--- Directions ---
Each record should be copied exactly into the answer, and no picture should go with it.

━━━━━━━━━━━━━━━━

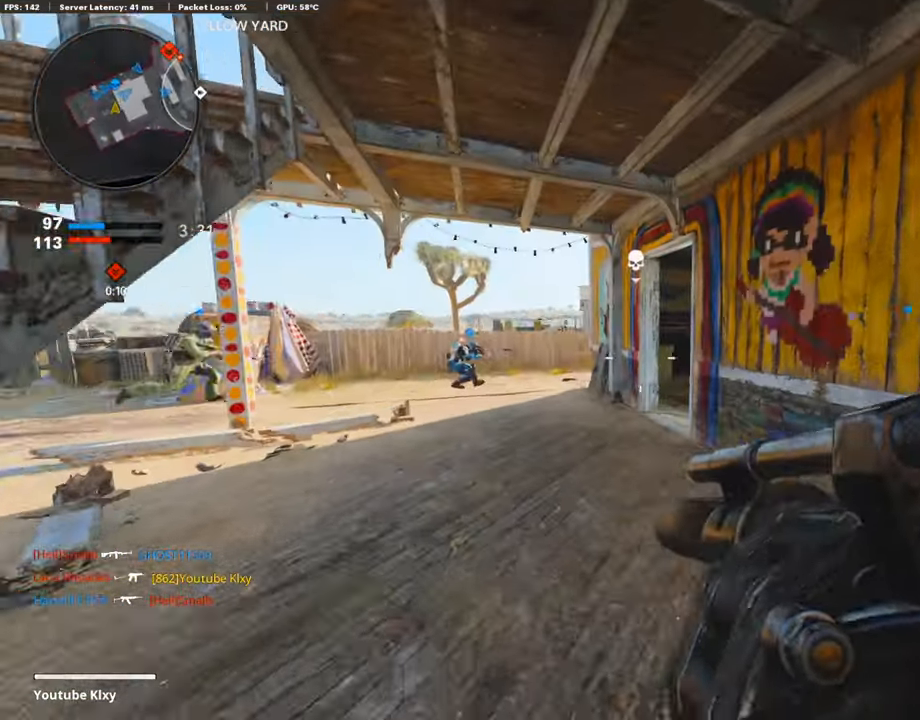
{"buttons": [], "left_stick": "up", "right_stick": "center", "events": []}
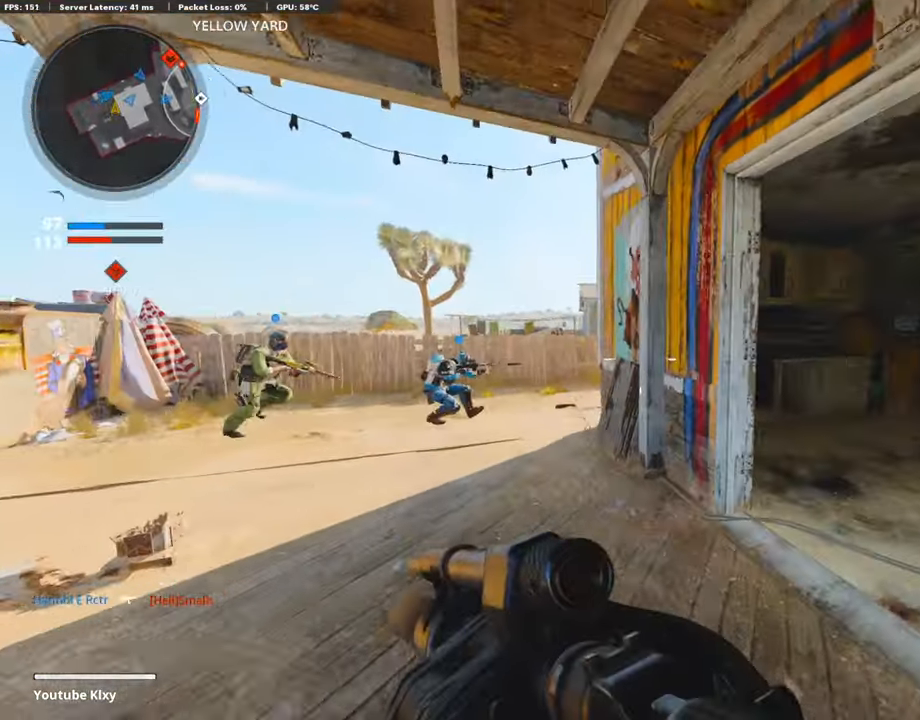
{"buttons": [], "left_stick": "up-right", "right_stick": "right", "events": [[34, "right_stick", "right"], [304, "right_stick", "center"], [422, "left_stick", "up-right"], [422, "right_stick", "right"]]}
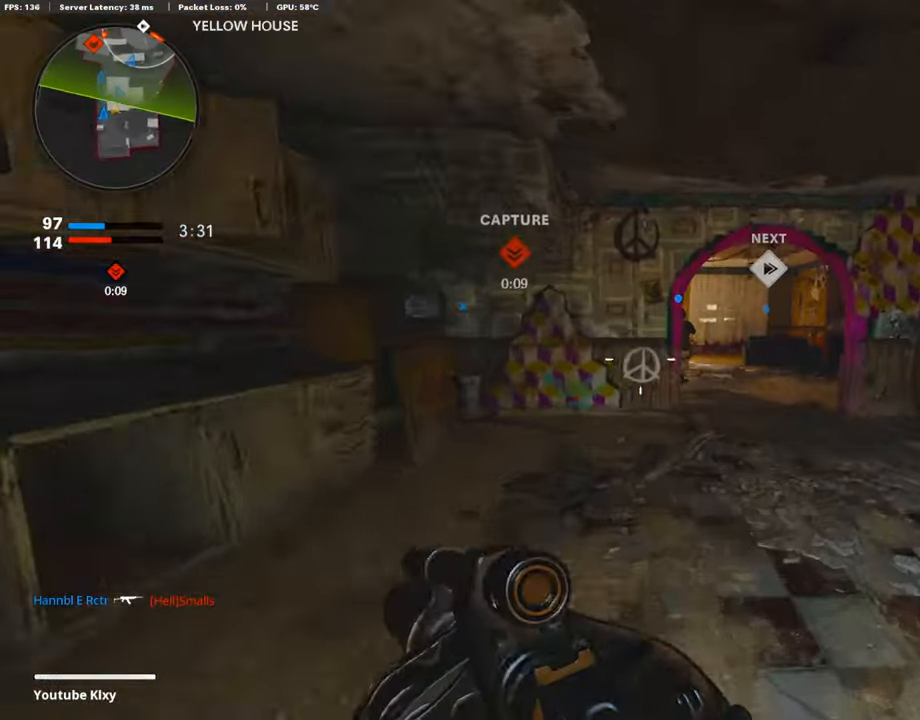
{"buttons": ["L3", "R3"], "left_stick": "up-right", "right_stick": "center", "events": [[51, "right_stick", "center"], [186, "R3", "down"], [270, "R3", "up"], [270, "right_stick", "up-left"], [338, "right_stick", "center"], [388, "R3", "down"], [439, "L3", "down"]]}
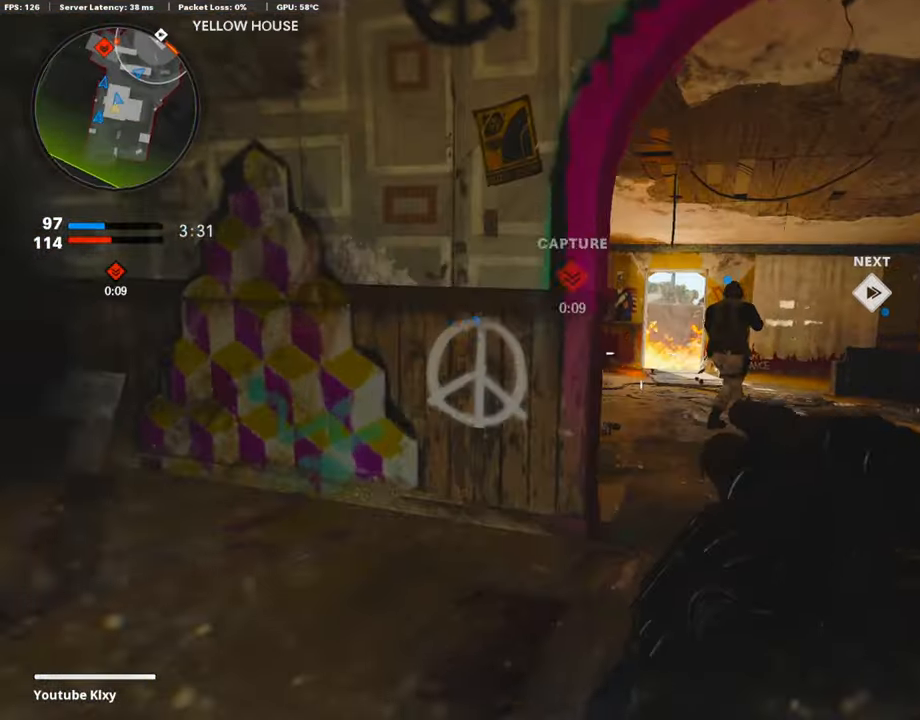
{"buttons": ["R2"], "left_stick": "up", "right_stick": "center", "events": [[17, "R3", "up"], [118, "R2", "down"], [287, "L3", "up"], [507, "left_stick", "up"]]}
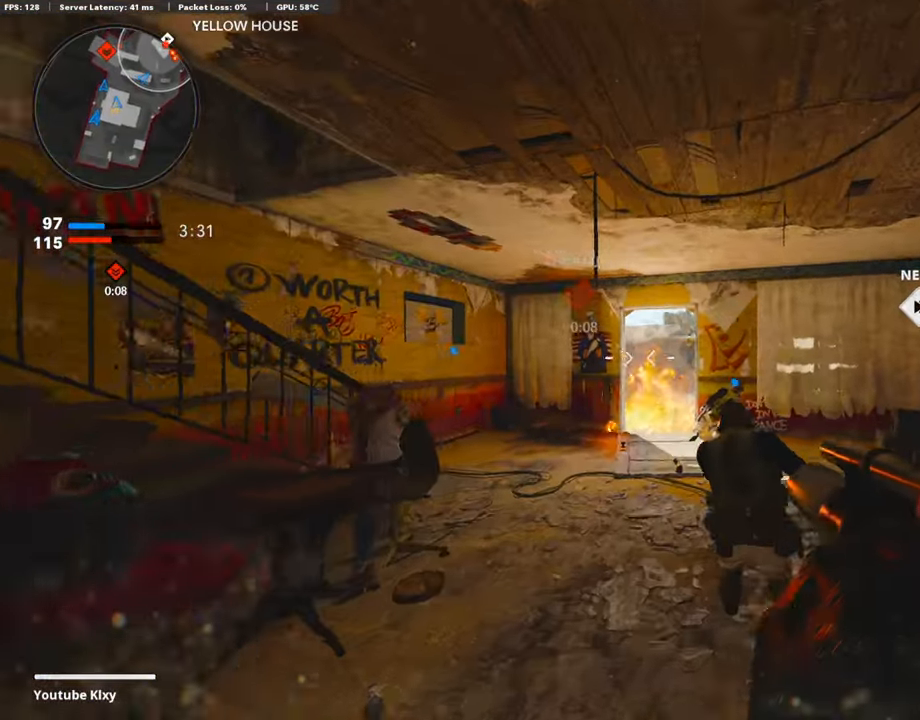
{"buttons": [], "left_stick": "up", "right_stick": "center", "events": [[118, "R2", "up"]]}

━━━━━━━━━━━━━━━━

--- Exercise result ---
{"buttons": [], "left_stick": "up", "right_stick": "center", "events": []}
{"buttons": [], "left_stick": "up-right", "right_stick": "right", "events": [[34, "right_stick", "right"], [304, "right_stick", "center"], [422, "left_stick", "up-right"], [422, "right_stick", "right"]]}
{"buttons": ["L3", "R3"], "left_stick": "up-right", "right_stick": "center", "events": [[51, "right_stick", "center"], [186, "R3", "down"], [270, "R3", "up"], [270, "right_stick", "up-left"], [338, "right_stick", "center"], [388, "R3", "down"], [439, "L3", "down"]]}
{"buttons": ["R2"], "left_stick": "up", "right_stick": "center", "events": [[17, "R3", "up"], [118, "R2", "down"], [287, "L3", "up"], [507, "left_stick", "up"]]}
{"buttons": [], "left_stick": "up", "right_stick": "center", "events": [[118, "R2", "up"]]}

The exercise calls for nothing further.